OPERA North is creating Walking Home: Sound Journeys For Lockdown in response to the easing of Covid-19 regulations on exercise and time spent outdoors.
For this commission for BBC Arts and Arts Council England’s Culture in Quarantine programme, the Leeds company has asked five artists to write and record new works specifically to be heard while walking.
Crossing folk, jazz, Middle Eastern and African traditions, classical and contemporary music, with a propensity for experimentation and breaking the confines of genre, the contributors are South African cellist and composer Abel Selaocoe; Syrian-born qanun virtuoso Maya Youssef; Syrian-born Iraqi oud player and composer Khyam Allami; Anglo-Polish vocalist, violinist and songwriter Alice Zawadski and English accordionist and electronic experimentalist Martin Green, from the cutting-edge folk trio Lau.
Building on Opera North’s history of innovative sound walks and installations, the five musicians are writing and recording their pieces in home studios across Britain and Europe. Once complete, Walking Home will be available through broadcast slots across BBC radio and television, through podcasts on BBC Sounds, and via the BBC Arts website, continuing the Culture in Quarantine mission to bring the arts to homes despite arts venue closures, social distancing and UK-wide lockdowns.
One of 25 new commissions for Culture in Quarantine,Walking Home is billed as a “vibrant cross-section of music-making in Britain today, made by musicians under lockdown for audiences in the same predicament”.
The series seeks to engage with the lockdown context for walking and solitary activity, each 15-minute piece “offering an opportunity to renew our imaginative connections with our environment”.
Jo Nockels, Opera North’s head of projects, says: “The spark for the Walking Home commissions came from the strange alchemy we found between walker, place and music that was powerfully evident in the past sound journey commissions we have made for the Humber Bridge and River Tyne.
“While these five new walking commissions are on a much more intimate scale, and meant for wherever you are, all five respond to the dynamic of walking, listening through headphones and taking in your surroundings to produce an experience as much created by the listener as by the artists.
“They might offer a soundtrack to a daily escape from lockdown; intensify the sensations experienced on their chosen route; or conjure up something altogether harder to define.”
Nockels adds: “We are delighted to be working with five such brilliant and varied composer/musicians on this project, each of whom innovates way beyond the boundaries of genre. Together they will form a collection of music that is refreshing, unexpected and individual.”
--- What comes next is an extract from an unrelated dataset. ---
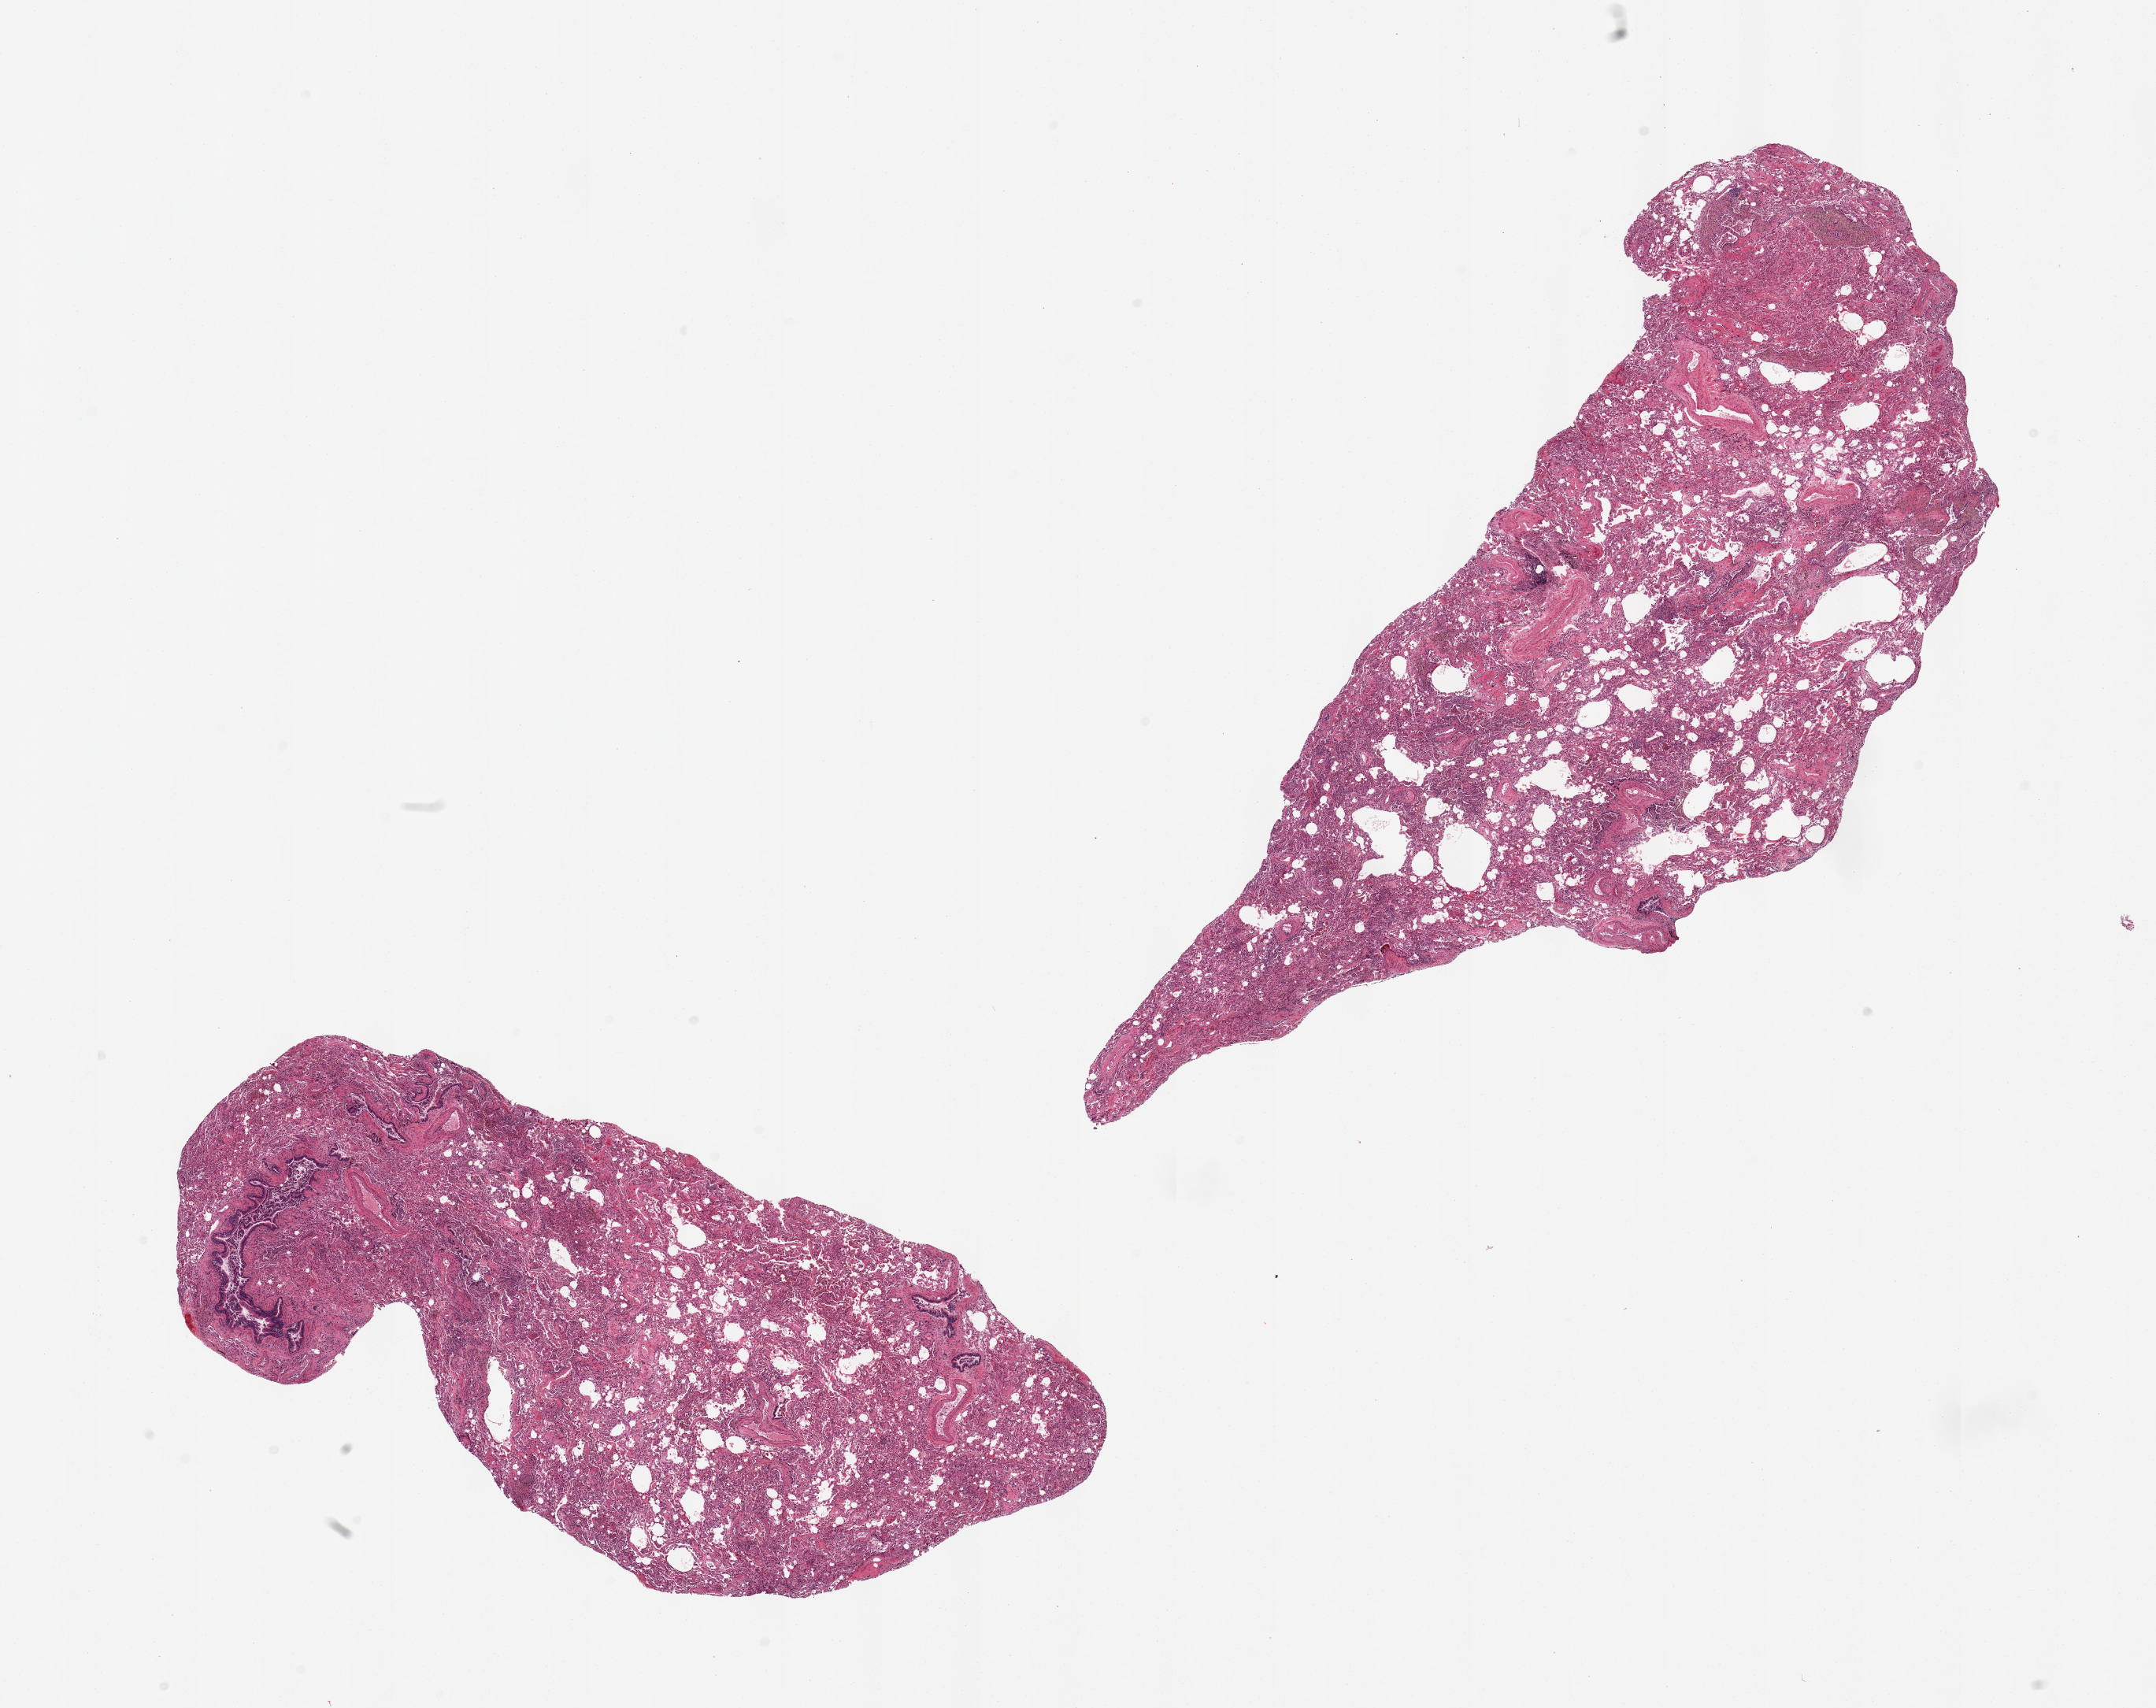
Digitized H&E-stained section, brightfield, low-resolution overview of the scanned area, about 21.7 x 17.2 mm (slide scanned at 20x); PAXgene-fixed, paraffin-embedded tissue; target tissue: lung; tissue donor sample. Donor: female.
Review note (as recorded): 2 pieces; patchy bronchopneumonia; atelectasis; moderate pigmented macrophages.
Best known as one third of the visionary folk trio Lau, Martin Green’s reputation as a composer in his own right was cemented by an Ivor Award for his Opera North commission for the Great Exhibition of the North in 2018.
Evolving over the course of a half-hour walk along the banks of the River Tyne, Aeons was an epic sound work that featured the Orchestra and Chorus of Opera North and Becky Unthank of The Unthanks. His contribution to the Walking Home series has a dawn or early morning walk in mind.
Syrian-born Iraqi oud player Khyam Allami’s haunting installation Requiem For The 21st Century was an Opera North commission for the 2019 PRS New Music Biennale, combining microtonal tuning, ancient Arabic musical modes and generative software to produce ever-changing melodic sequences from speakers fitted within an array of decaying ouds.
Allami will be writing and recording his sound walk from his base in Berlin, taking a cinematic approach to the disconcerting atmosphere of urban areas under lockdown.
Now based in Manchester, cellist and composer Abel Selaocoe moves seamlessly from collaborations with world musicians and beatboxers to concerto performances and solo classical recitals.
He spent an Opera North Resonance residency working on a new body of solo music for the cello influenced by traditional African instruments. His sound journey will acknowledge the beneficial effects that he has felt from walking over the past weeks.
Born and raised in Damascus, Maya Youssef plays the qanun, the Arabic form of the zither with a history dating back to the 19th century BC. She has made her home in the UK after recognition from the Government’s Exceptional Talent programme for her intense and thoughtful music, rooted in the Arabic classical tradition but taking inspiration from Western classical music and jazz.
Drawing on classical violin, gospel, jazz and folk, Alice Zawadzki’s output as soloist and collaborator is prodigious and eclectic. Her second solo album, last year’s Within You Is A World Of Spring, showcased her mastery of a range of styles in an inspired collection of songs.
Opera North is “still in discussion with the BBC about a release date, but hopefully it will be within the next month or so”.